On a Tuesday, just after five o’clock in the afternoon, the press release arrived. Since it was election day, the schools were closed. In Lexington, that timing was not overlooked. The tendency for bad news to arrive when the building is dark and the parking lots are quiet is something that people discuss. That day, Fayette County Public Schools eliminated 120 positions. When the list was released, it read more like a map of everything a contemporary school district secretly depends on than a budget memo. 49 hourly positions. seventy-one salaried. Depending on the release you read, there are anywhere from sixteen to seventeen administrators, which is a minor clue in and of itself.
This has its origins in 2008, which is shocking to say aloud. The district has admitted to making mistakes in financial reporting over the course of seven superintendents and almost twenty years; this is the kind of gradual issue that no one wants to be dealing with when the music stops. By spring, the calculations had solidified into an indisputable conclusion: FCPS required a short-term loan of up to $110 million simply to cover payroll in July. That’s not the kind of money you borrow to get through a difficult time. Because something structural broke a long time ago, you borrowed it.

When I go through the records, there is one admission that makes me uneasy. The obvious question was posed during a budget Q&A session: how much will it really save to eliminate all these jobs? According to the district, each affected person was informed on an individual basis, and human resources is collaborating with individuals who have tenure or job rights to find possible placements. Alright. However, the savings figure itself? Acting budget director Jessica Williams stated unequivocally that they lacked it. These cuts are the foundation of the entire $711 million proposed budget, but the exact amount they produce is still unknown. It’s difficult not to think that’s weird.
The roles that were eliminated have a narrative of their own. PBIS coaches for behavior. Ten liaisons for community and family engagement. multilingual family representatives. a manager of school energy. A laid-off employee told a local station that his department had prevented $31 million in utility costs and saved the district about $2 million annually. This raises the unsettling question of whether some of these positions were costs at all or subtly the opposite.
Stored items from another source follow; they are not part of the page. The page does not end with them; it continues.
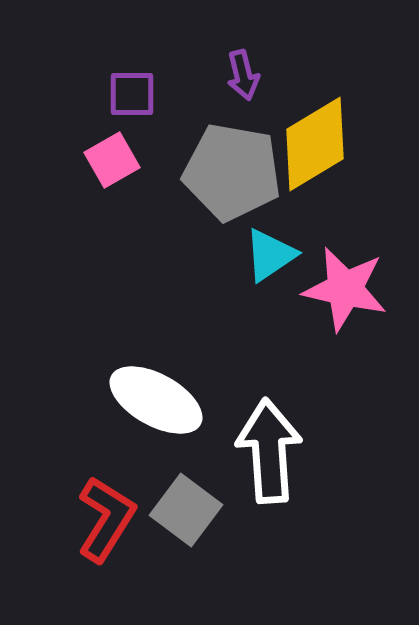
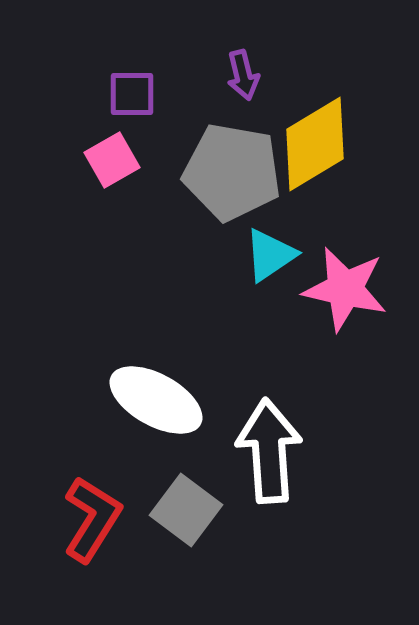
red L-shape: moved 14 px left
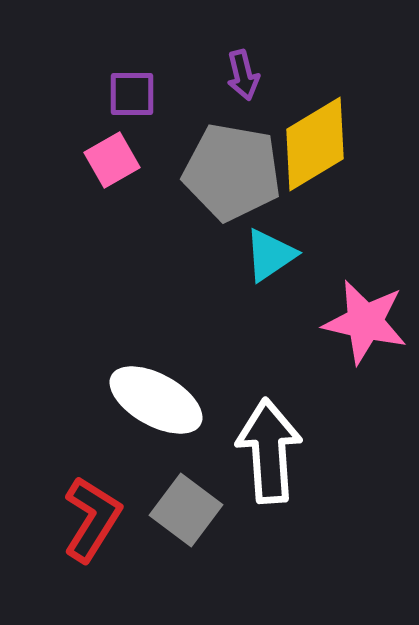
pink star: moved 20 px right, 33 px down
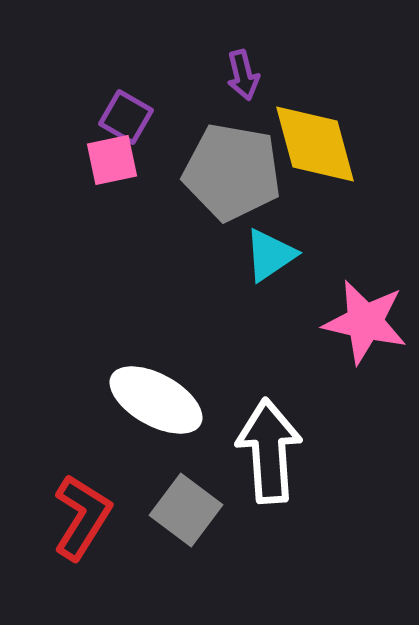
purple square: moved 6 px left, 23 px down; rotated 30 degrees clockwise
yellow diamond: rotated 74 degrees counterclockwise
pink square: rotated 18 degrees clockwise
red L-shape: moved 10 px left, 2 px up
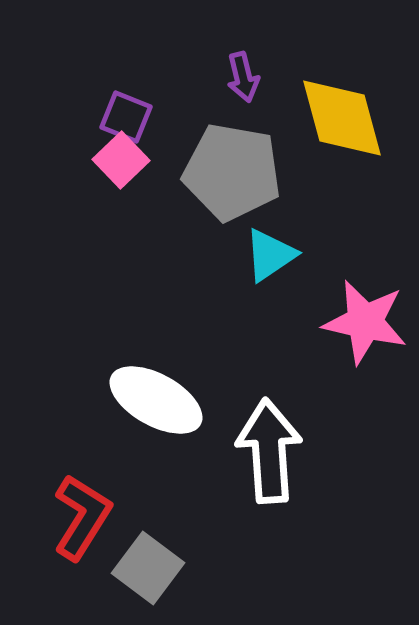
purple arrow: moved 2 px down
purple square: rotated 8 degrees counterclockwise
yellow diamond: moved 27 px right, 26 px up
pink square: moved 9 px right; rotated 32 degrees counterclockwise
gray square: moved 38 px left, 58 px down
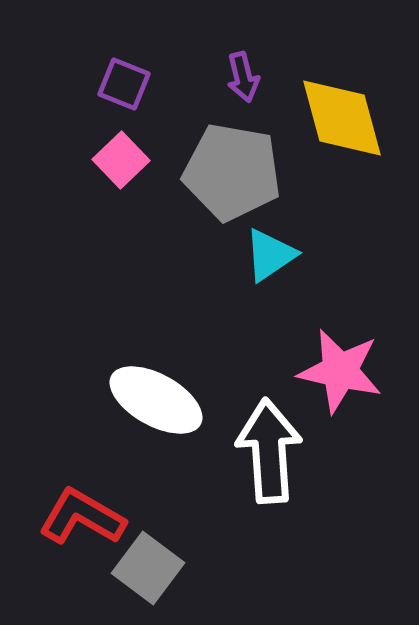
purple square: moved 2 px left, 33 px up
pink star: moved 25 px left, 49 px down
red L-shape: rotated 92 degrees counterclockwise
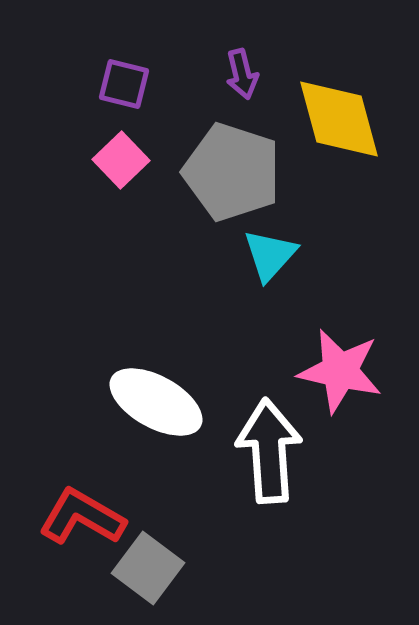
purple arrow: moved 1 px left, 3 px up
purple square: rotated 8 degrees counterclockwise
yellow diamond: moved 3 px left, 1 px down
gray pentagon: rotated 8 degrees clockwise
cyan triangle: rotated 14 degrees counterclockwise
white ellipse: moved 2 px down
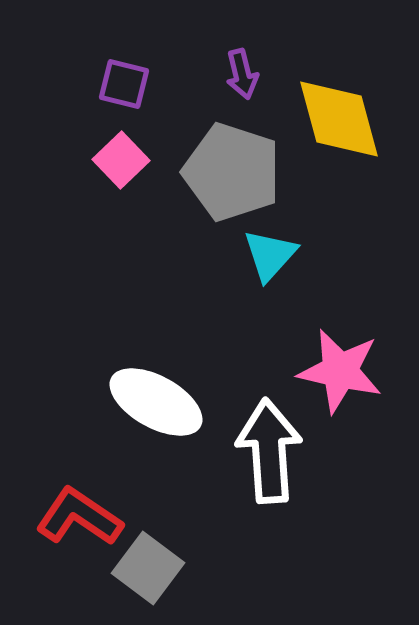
red L-shape: moved 3 px left; rotated 4 degrees clockwise
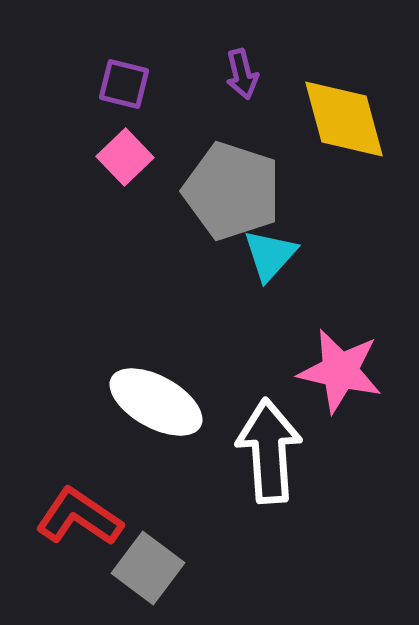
yellow diamond: moved 5 px right
pink square: moved 4 px right, 3 px up
gray pentagon: moved 19 px down
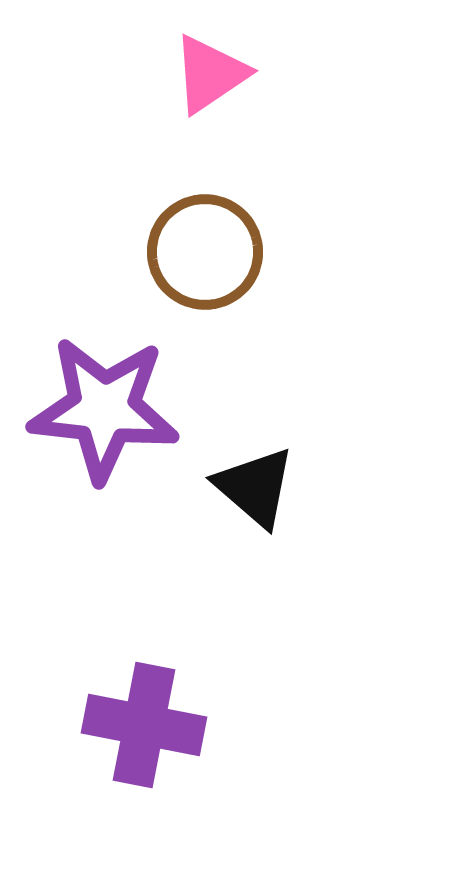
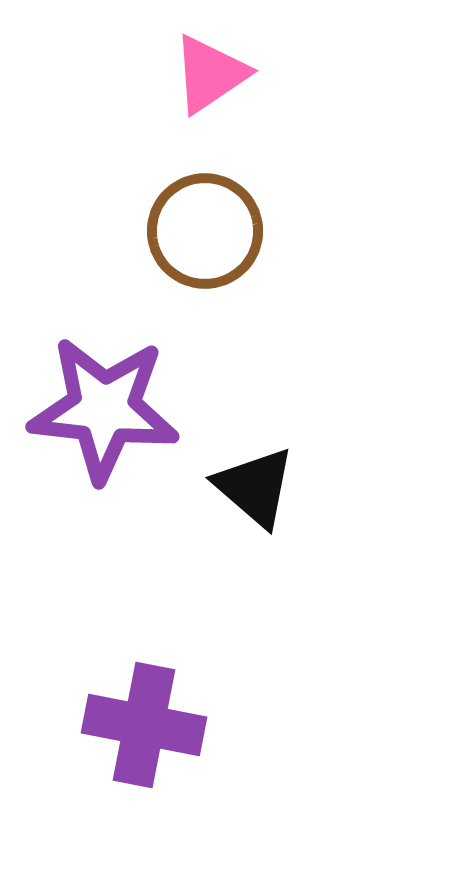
brown circle: moved 21 px up
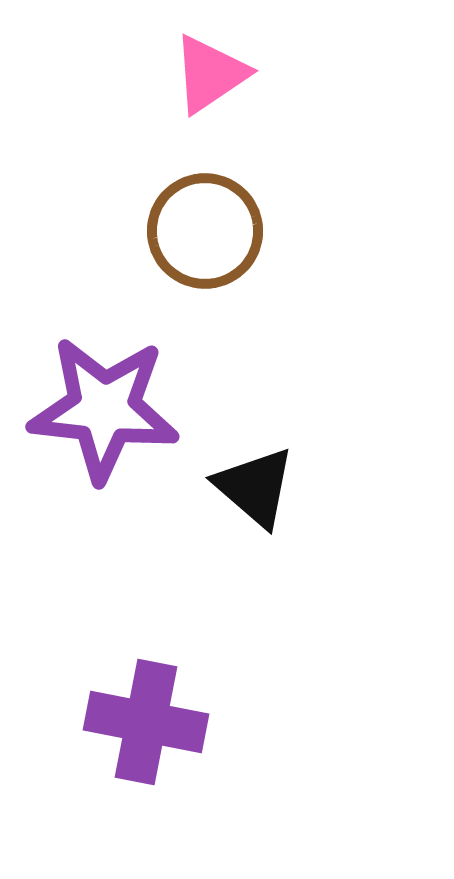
purple cross: moved 2 px right, 3 px up
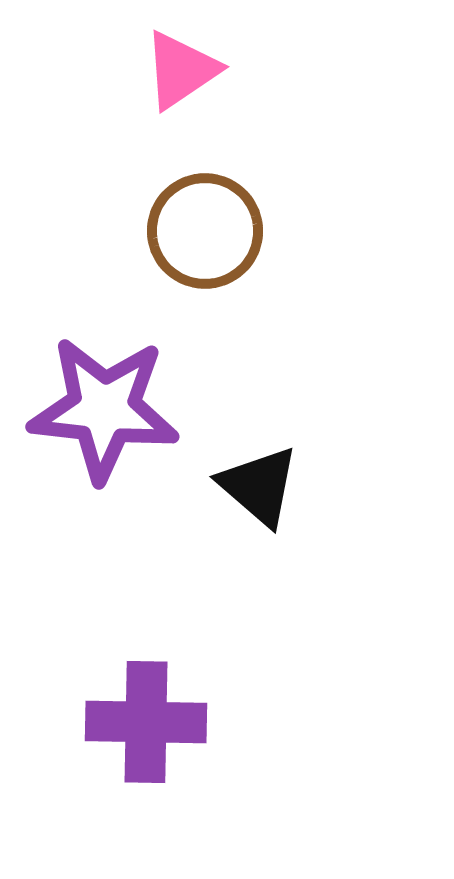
pink triangle: moved 29 px left, 4 px up
black triangle: moved 4 px right, 1 px up
purple cross: rotated 10 degrees counterclockwise
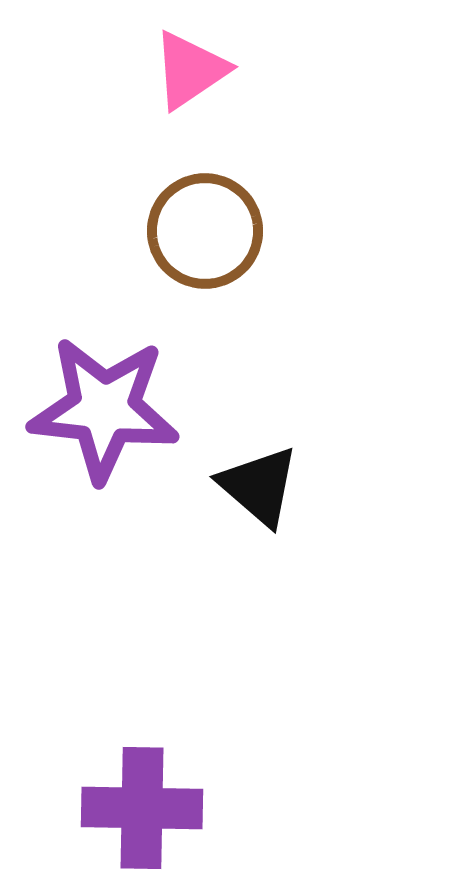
pink triangle: moved 9 px right
purple cross: moved 4 px left, 86 px down
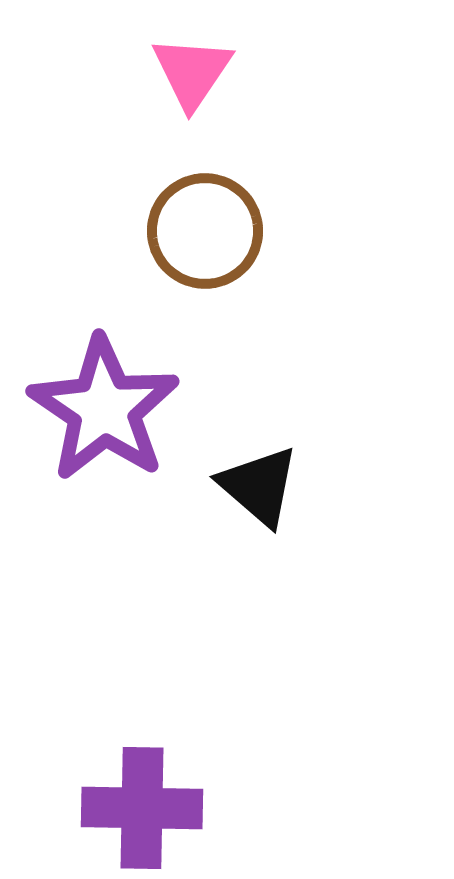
pink triangle: moved 2 px right, 2 px down; rotated 22 degrees counterclockwise
purple star: rotated 28 degrees clockwise
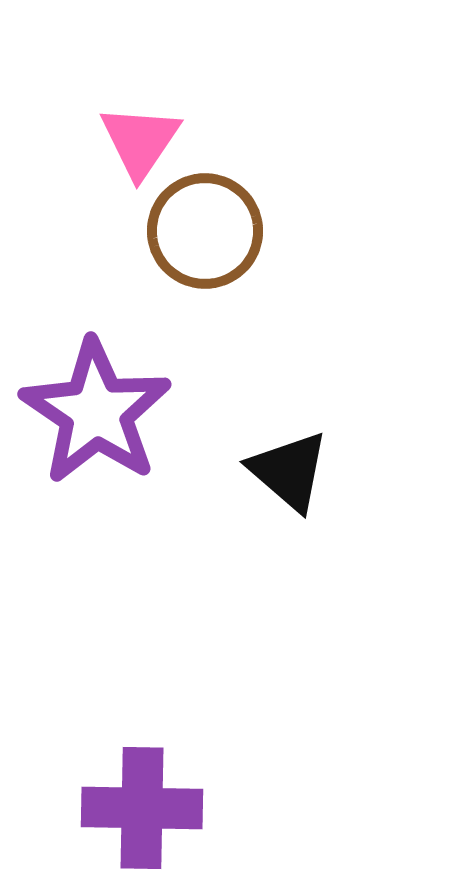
pink triangle: moved 52 px left, 69 px down
purple star: moved 8 px left, 3 px down
black triangle: moved 30 px right, 15 px up
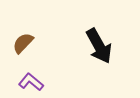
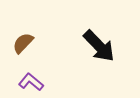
black arrow: rotated 15 degrees counterclockwise
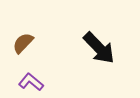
black arrow: moved 2 px down
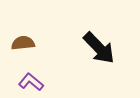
brown semicircle: rotated 40 degrees clockwise
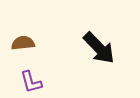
purple L-shape: rotated 145 degrees counterclockwise
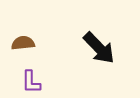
purple L-shape: rotated 15 degrees clockwise
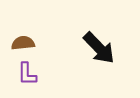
purple L-shape: moved 4 px left, 8 px up
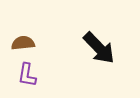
purple L-shape: moved 1 px down; rotated 10 degrees clockwise
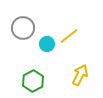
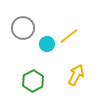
yellow arrow: moved 4 px left
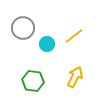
yellow line: moved 5 px right
yellow arrow: moved 1 px left, 2 px down
green hexagon: rotated 25 degrees counterclockwise
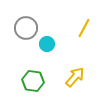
gray circle: moved 3 px right
yellow line: moved 10 px right, 8 px up; rotated 24 degrees counterclockwise
yellow arrow: rotated 15 degrees clockwise
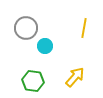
yellow line: rotated 18 degrees counterclockwise
cyan circle: moved 2 px left, 2 px down
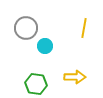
yellow arrow: rotated 50 degrees clockwise
green hexagon: moved 3 px right, 3 px down
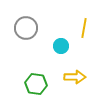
cyan circle: moved 16 px right
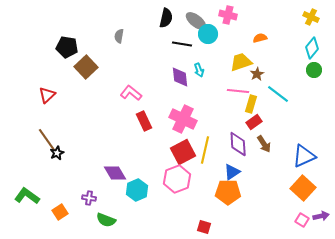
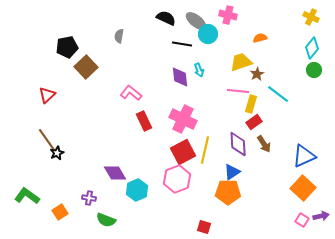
black semicircle at (166, 18): rotated 78 degrees counterclockwise
black pentagon at (67, 47): rotated 20 degrees counterclockwise
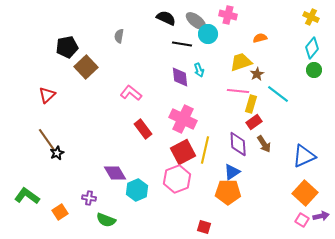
red rectangle at (144, 121): moved 1 px left, 8 px down; rotated 12 degrees counterclockwise
orange square at (303, 188): moved 2 px right, 5 px down
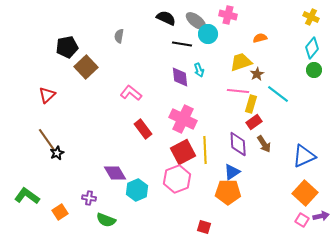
yellow line at (205, 150): rotated 16 degrees counterclockwise
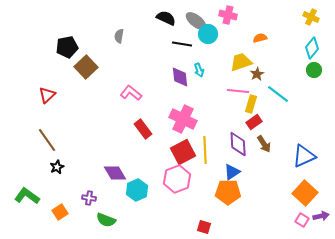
black star at (57, 153): moved 14 px down
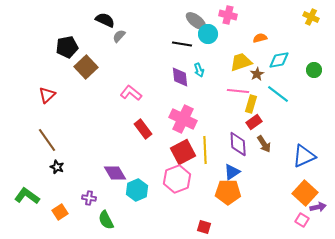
black semicircle at (166, 18): moved 61 px left, 2 px down
gray semicircle at (119, 36): rotated 32 degrees clockwise
cyan diamond at (312, 48): moved 33 px left, 12 px down; rotated 40 degrees clockwise
black star at (57, 167): rotated 24 degrees counterclockwise
purple arrow at (321, 216): moved 3 px left, 9 px up
green semicircle at (106, 220): rotated 42 degrees clockwise
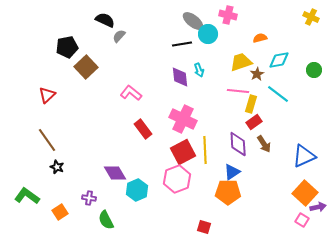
gray ellipse at (196, 21): moved 3 px left
black line at (182, 44): rotated 18 degrees counterclockwise
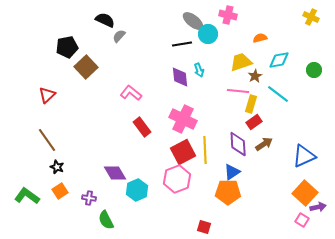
brown star at (257, 74): moved 2 px left, 2 px down
red rectangle at (143, 129): moved 1 px left, 2 px up
brown arrow at (264, 144): rotated 90 degrees counterclockwise
orange square at (60, 212): moved 21 px up
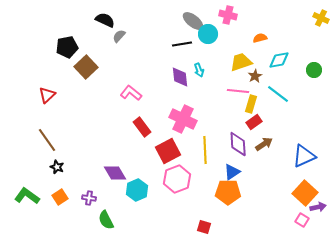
yellow cross at (311, 17): moved 10 px right, 1 px down
red square at (183, 152): moved 15 px left, 1 px up
orange square at (60, 191): moved 6 px down
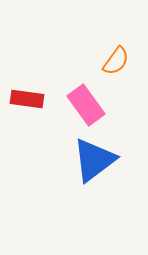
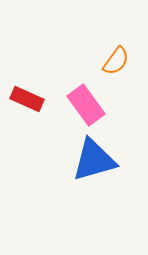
red rectangle: rotated 16 degrees clockwise
blue triangle: rotated 21 degrees clockwise
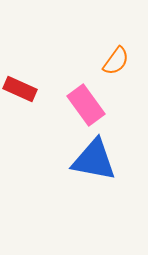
red rectangle: moved 7 px left, 10 px up
blue triangle: rotated 27 degrees clockwise
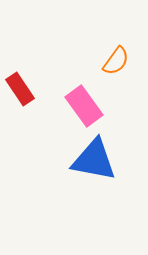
red rectangle: rotated 32 degrees clockwise
pink rectangle: moved 2 px left, 1 px down
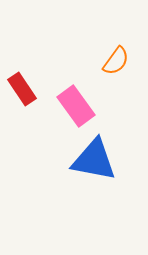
red rectangle: moved 2 px right
pink rectangle: moved 8 px left
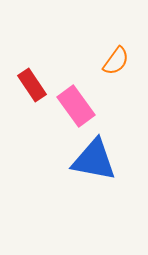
red rectangle: moved 10 px right, 4 px up
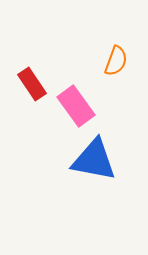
orange semicircle: rotated 16 degrees counterclockwise
red rectangle: moved 1 px up
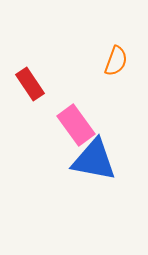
red rectangle: moved 2 px left
pink rectangle: moved 19 px down
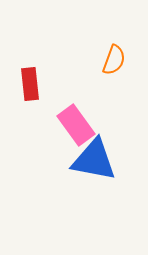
orange semicircle: moved 2 px left, 1 px up
red rectangle: rotated 28 degrees clockwise
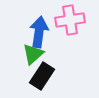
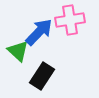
blue arrow: rotated 36 degrees clockwise
green triangle: moved 15 px left, 3 px up; rotated 35 degrees counterclockwise
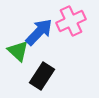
pink cross: moved 1 px right, 1 px down; rotated 16 degrees counterclockwise
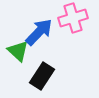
pink cross: moved 2 px right, 3 px up; rotated 8 degrees clockwise
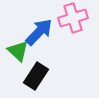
black rectangle: moved 6 px left
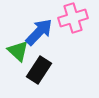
black rectangle: moved 3 px right, 6 px up
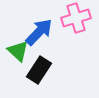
pink cross: moved 3 px right
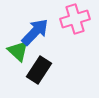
pink cross: moved 1 px left, 1 px down
blue arrow: moved 4 px left
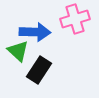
blue arrow: rotated 48 degrees clockwise
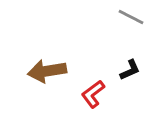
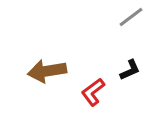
gray line: rotated 64 degrees counterclockwise
red L-shape: moved 2 px up
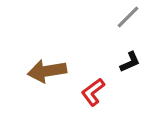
gray line: moved 3 px left; rotated 8 degrees counterclockwise
black L-shape: moved 8 px up
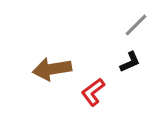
gray line: moved 8 px right, 8 px down
brown arrow: moved 5 px right, 2 px up
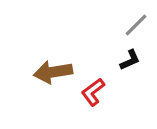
black L-shape: moved 2 px up
brown arrow: moved 1 px right, 3 px down
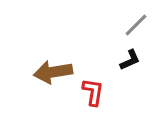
red L-shape: rotated 136 degrees clockwise
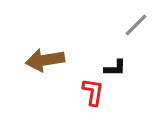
black L-shape: moved 15 px left, 8 px down; rotated 25 degrees clockwise
brown arrow: moved 8 px left, 12 px up
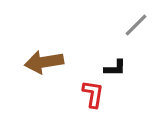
brown arrow: moved 1 px left, 2 px down
red L-shape: moved 2 px down
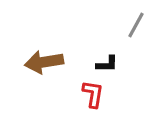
gray line: rotated 16 degrees counterclockwise
black L-shape: moved 8 px left, 4 px up
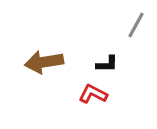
red L-shape: rotated 72 degrees counterclockwise
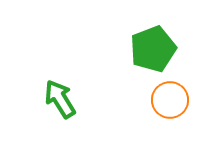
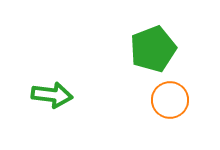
green arrow: moved 8 px left, 4 px up; rotated 129 degrees clockwise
This has a shape that is familiar. For years, districts all over the nation have piled on central-office support personnel during prosperous times, only to scramble to remove them when the ledger falters. Fayette is not special. However, because so many of these positions involved the most vulnerable children—dropout prevention specialists, exceptional-child teachers, and those who assist immigrant families in navigating a new system—the human cost feels more acute here.
I think the district is serious when they say that none of this reflects on the individuals. Despite this, demonstrators arrived with signs urging reporters to defend themselves. FCPS is still dedicated to preserving classroom instruction, encouraging student success, and reestablishing financial stability. Perhaps. Whether a district that lost track of its own books for sixteen years can restore trust as fast as it eliminated jobs is still up in the air. You can tell that part will take a lot longer.